La vie de Giordano Bruno ne fut qu’une longue fuite face à ses détracteurs. Une fuite physique, mais pas intellectuelle : jamais cet immense précurseur de la pensée scientifique moderne ne renia ses idées, ce qui causa d’ailleurs sa perte sur le bûcher. Bruno, figure absolue du martyr, condamné pour avoir, toute sa vie, défendu le droit de se tourner vers l’infini.

1 – Éloge de l’errance
2 – Prophète de l’infini
3 – Le bûcher de l’immortalité

Les peines de la soumission, sans les plaisirs de l’exil

Giordano Bruno se surnomme lui même « le Nolain », du nom de cette ville proche de Naples, Nola, où il est né en 1548. Son nom de baptême est Filippo Bruno, en l’honneur de l’héritier au trône d’Espagne Philippe II – le royaume de Naples relève alors de la souveraineté espagnole.

Près du monstre volcanique, un géant s'éveille...
Près du monstre volcanique, un géant s’éveille…

Bruno est issu d’une famille modeste, mais grandit dans un environnement agréable, comme il le rappellera plus tard dans son De immenso : sa maison est entourée du Mont Cicala, des ruines d’un château, d’oliviers et bien sûr, du Vésuve. Au-delà de cette montagne, pense alors Filippo, il n’y a plus rien. Il l’explore et voit qu’il en va tout autrement : il apprend ainsi qu’il ne faut pas baser ses opinions sur le seul jugement des sens, et qu’au-delà de toute limite apparente, se cache toujours quelque chose.

Il restera dans la région jusqu’à vingt-huit ans, d’abord au sein de l’Université de Naples, où il apprendra notamment l’art de la mémoire, la mnémotechnique, puis dans le couvent dominicain des Frères Prêcheurs de San Dominico Maggiore, à partir de 1565. Comme l’impose la règle dominicaine, il prend le nom de Giordano, peut-être en l’honneur de Jourdain de Saxe, religieux allemand du XIIIème siècle, ou du frère Giordano Crispo, son professeur de métaphysique.

Trois ans après son ordination de prêtrise, en 1576, il est accusé d’hérésie pour avoir critiqué la virginité de Marie et le dogme de la Trinité. C’est donc le début d’une longue errance à travers l’Europe : en Italie, puis en Savoie, en France, en Angleterre, en France à nouveau, puis en Allemagne, en Suisse, et en Italie, pour que son esprit trop attiré par les vertiges cosmologiques puisse enfin être passé par les flammes. Citoyen du monde, certes, mais point de gaieté de cœur : Bruno se plaint de ces fuites éternelles : il a connu les peines de la soumission, sans les plaisirs de l’exil[1]

La longue marche

La chasse que mènent les obscurantistes de l’époque contre la pensée subversive de Bruno le condamne à la mort ou à l’errance. Il choisira cette dernière option, et ne se départira jamais de sa liberté, poussant toujours plus loin ses réflexions philosophiques et cosmologiques. Revenons donc sur ces voyages.

La fameuse statue de Bruno, érigée à l'endroit même où il fut brûlé, à Rome.
La fameuse statue de Bruno, érigée à l’endroit même où il fut brûlé, à Rome.
^^^^^^^^^^^^^^^^
§ **Sujet à traiter**: Pourriez-vous rédiger la suite du texte sur la vie de Giordano Bruno, en reprenant juste après sa dernière phrase ?

§ **Données fournies**:
^^^^^^^^^^^^^^^^
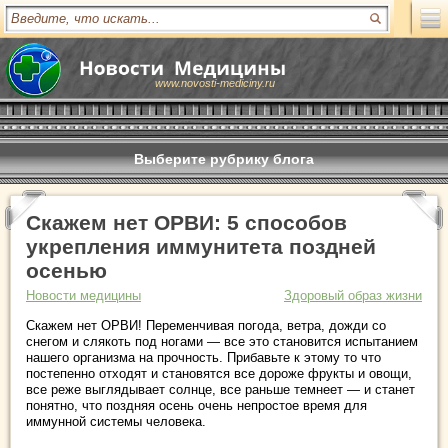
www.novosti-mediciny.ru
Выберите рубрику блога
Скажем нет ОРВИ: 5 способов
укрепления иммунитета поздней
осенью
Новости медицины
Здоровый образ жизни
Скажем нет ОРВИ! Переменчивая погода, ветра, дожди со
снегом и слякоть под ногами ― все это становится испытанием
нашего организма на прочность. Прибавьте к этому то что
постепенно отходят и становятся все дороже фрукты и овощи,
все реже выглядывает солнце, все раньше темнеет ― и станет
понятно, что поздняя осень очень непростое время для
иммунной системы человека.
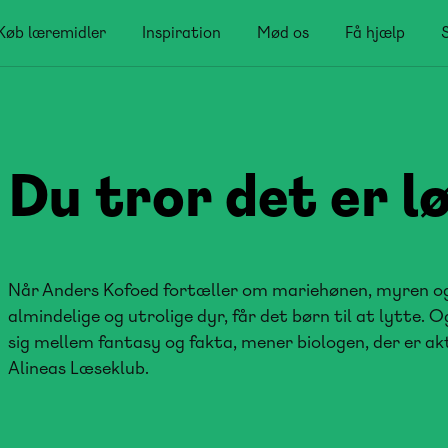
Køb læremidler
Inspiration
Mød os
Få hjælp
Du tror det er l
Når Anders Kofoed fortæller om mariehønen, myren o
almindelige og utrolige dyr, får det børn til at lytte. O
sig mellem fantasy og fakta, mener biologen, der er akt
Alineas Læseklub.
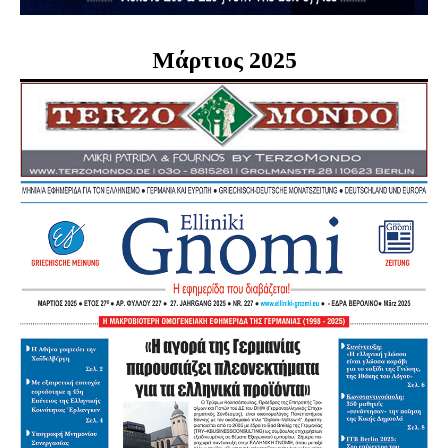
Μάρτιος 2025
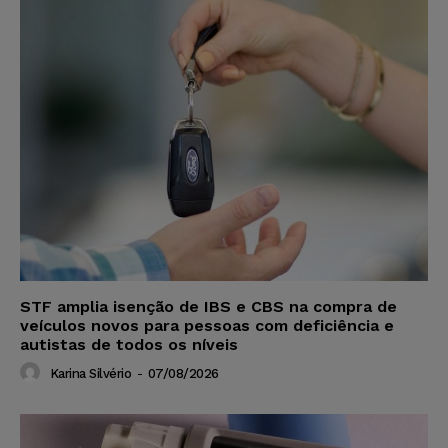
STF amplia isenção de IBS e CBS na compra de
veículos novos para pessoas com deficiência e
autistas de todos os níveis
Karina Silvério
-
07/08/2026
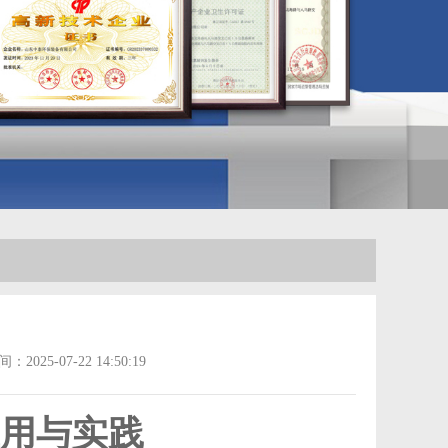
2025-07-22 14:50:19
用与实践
^^^^^^^^^^^^^^^^
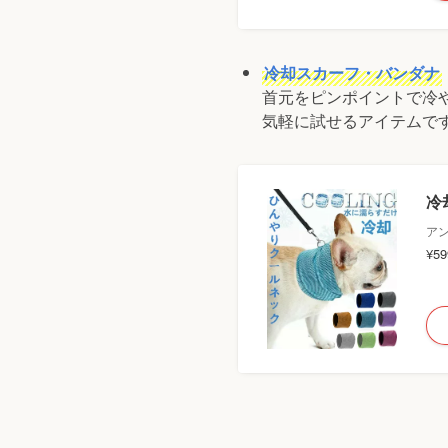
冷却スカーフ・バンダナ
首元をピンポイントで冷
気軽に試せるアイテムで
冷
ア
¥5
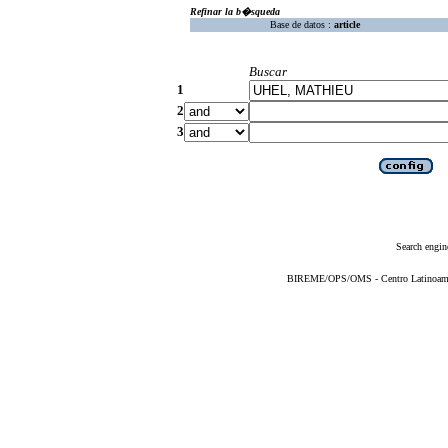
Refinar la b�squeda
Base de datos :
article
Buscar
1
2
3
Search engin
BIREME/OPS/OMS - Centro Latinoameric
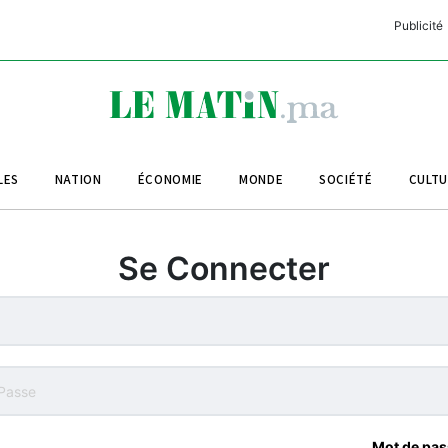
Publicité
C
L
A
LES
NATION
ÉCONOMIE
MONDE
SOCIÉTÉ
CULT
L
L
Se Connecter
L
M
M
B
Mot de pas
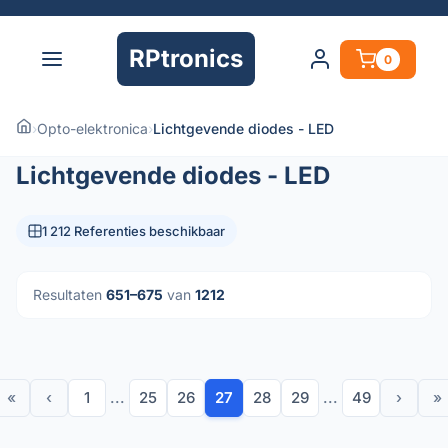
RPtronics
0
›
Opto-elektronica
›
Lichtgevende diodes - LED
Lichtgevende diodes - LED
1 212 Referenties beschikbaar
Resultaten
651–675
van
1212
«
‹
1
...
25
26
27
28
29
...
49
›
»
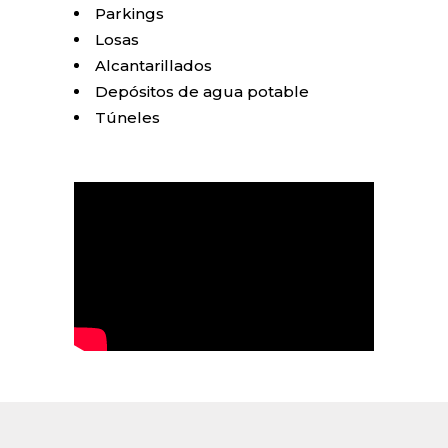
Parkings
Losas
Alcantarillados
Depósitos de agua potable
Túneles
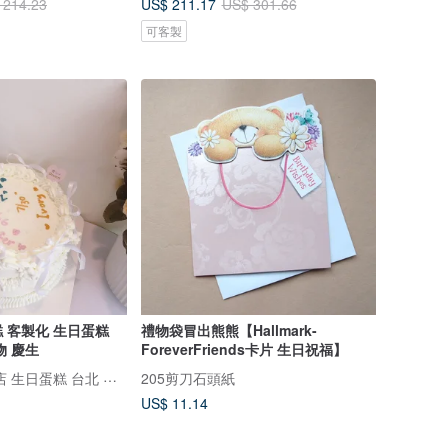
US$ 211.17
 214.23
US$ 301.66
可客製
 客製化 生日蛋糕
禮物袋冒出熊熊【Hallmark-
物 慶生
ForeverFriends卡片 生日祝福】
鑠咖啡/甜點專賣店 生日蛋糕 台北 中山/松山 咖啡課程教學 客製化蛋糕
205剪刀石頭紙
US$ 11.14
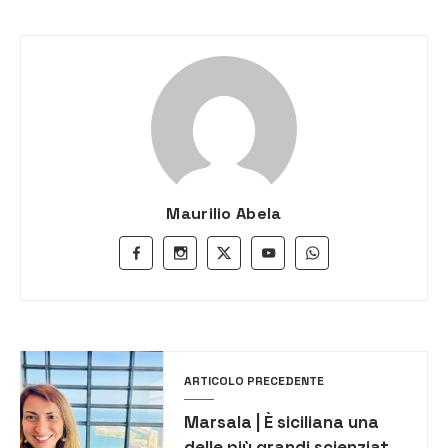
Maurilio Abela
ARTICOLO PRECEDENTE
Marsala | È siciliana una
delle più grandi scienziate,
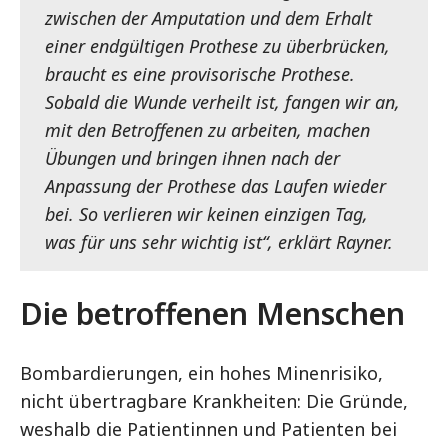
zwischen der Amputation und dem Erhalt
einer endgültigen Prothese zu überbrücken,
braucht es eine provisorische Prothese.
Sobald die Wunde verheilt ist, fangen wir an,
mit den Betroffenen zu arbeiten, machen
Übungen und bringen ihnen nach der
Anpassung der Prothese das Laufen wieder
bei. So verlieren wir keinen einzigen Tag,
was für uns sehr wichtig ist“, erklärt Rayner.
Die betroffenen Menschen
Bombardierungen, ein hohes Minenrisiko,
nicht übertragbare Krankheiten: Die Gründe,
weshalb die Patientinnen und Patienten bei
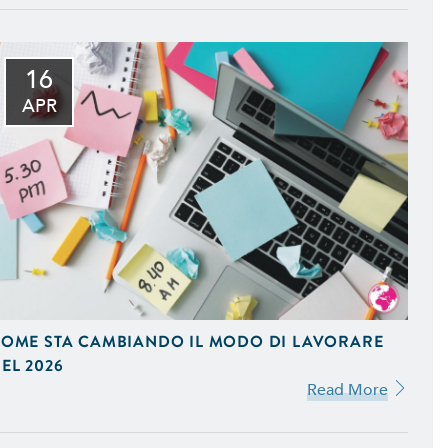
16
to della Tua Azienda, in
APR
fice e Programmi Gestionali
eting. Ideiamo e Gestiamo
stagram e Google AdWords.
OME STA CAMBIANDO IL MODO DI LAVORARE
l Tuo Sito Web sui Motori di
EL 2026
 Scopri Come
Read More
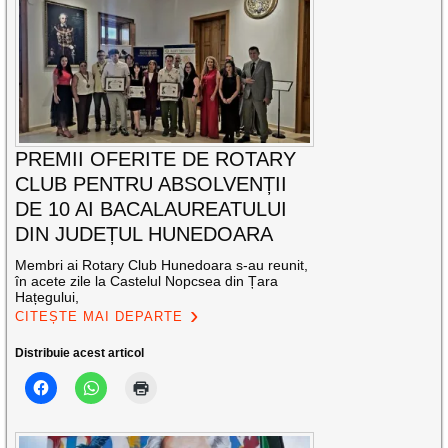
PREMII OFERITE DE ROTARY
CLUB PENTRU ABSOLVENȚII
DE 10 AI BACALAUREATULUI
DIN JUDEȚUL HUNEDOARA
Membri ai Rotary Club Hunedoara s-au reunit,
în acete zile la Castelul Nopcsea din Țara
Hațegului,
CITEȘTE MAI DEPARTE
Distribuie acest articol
^^^^^^^^^^^^^^^^
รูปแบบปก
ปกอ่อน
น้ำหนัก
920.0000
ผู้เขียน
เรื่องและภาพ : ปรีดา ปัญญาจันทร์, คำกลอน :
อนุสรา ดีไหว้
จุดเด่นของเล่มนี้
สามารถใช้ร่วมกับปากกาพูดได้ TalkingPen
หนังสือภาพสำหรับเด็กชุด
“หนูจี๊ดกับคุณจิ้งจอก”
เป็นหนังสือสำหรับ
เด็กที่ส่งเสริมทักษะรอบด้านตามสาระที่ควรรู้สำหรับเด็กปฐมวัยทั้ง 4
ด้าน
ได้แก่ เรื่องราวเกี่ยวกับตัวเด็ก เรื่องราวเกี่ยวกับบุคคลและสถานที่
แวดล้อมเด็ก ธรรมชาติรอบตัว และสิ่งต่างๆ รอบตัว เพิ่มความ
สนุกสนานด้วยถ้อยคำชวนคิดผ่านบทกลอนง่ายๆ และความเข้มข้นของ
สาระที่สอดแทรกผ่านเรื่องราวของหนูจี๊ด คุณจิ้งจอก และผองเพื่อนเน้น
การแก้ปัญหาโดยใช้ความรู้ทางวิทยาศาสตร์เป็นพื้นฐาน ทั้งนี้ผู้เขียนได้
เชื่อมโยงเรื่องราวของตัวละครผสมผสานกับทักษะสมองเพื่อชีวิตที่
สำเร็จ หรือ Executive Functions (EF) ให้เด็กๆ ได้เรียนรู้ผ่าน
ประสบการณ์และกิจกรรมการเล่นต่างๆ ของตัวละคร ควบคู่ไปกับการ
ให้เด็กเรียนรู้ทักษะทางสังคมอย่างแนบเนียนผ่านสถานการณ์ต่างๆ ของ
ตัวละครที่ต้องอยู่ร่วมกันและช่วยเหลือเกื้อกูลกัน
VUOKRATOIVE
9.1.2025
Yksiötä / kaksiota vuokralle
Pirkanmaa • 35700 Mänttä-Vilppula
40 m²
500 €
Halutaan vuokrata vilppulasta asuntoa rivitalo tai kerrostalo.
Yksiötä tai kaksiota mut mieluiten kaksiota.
^^^^^^^^^^^^^^^^
§ **Réponse proposée**:
Bruno se rend d’abord à Rome, au couvent dominicain de la Basilique de la Minerve. Il est accusé peu après d’homicide, et en outre on retrouve des livres annotées d’Erasme (dont les œuvres ont été interdites par le pape Paul IV en 1559) parmi ses affaires au couvent napolitain. Bruno fuit pour Savone, puis Turin, Venise, Padoue et Brescia, où il est suspecté de sorcellerie.

Il se rend à Genève, mais il se brouille avec la hiérarchie protestante après avoir dénoncé l’incompétence d’un enseignant de philosophie, Antoine de la Faye. Il traite par ailleurs les pasteurs calvinistes de « pédagogues », autrement dit de professeurs pour enfants, ce qui est une insulte dans sa bouche. Il est arrêté pour diffamation, et doit quitter Genève.

Henri III régna en France de 1574 à 1589.
Henri III régna en France de 1574 à 1589.

Il gagne donc la France en 1578, d’abord à Lyon, puis à Toulouse. Il est loué pour la qualité de son enseignement, et surtout pour ses incroyables compétences mnémotechniques : Bruno est un maître en la matière, et publiera durant toute sa vie des œuvres sur le sujet. Mais la crainte de la reprise des hostilités entre catholiques et protestants à Toulouse l’inquiète ; qu’à cela ne tienne, il monte à Paris, où il se fait rapidement remarquer par le roi Henri III suite au succès de ses leçons sur Thomas d’Aquin (par ailleurs sujet de sa thèse), comme il l’expliquera plus tard aux inquisiteurs :

J’acquis une telle renommée que le roi Henri III me fit un jour appeler, cherchant à savoir si la mémoire que j’avais était naturelle ou bien magique ; je lui donnais satisfaction, et avec ce que je lui dis et fis essayer, il reconnut que ce n’était pas de la magie mais bien de la science. Après cela je fis imprimer un livre sur le sujet, De Umbris Idearum, que je dédicaçai à Sa Majesté, qui en cette occasion me fit lecteur extraordinaire et provisionné.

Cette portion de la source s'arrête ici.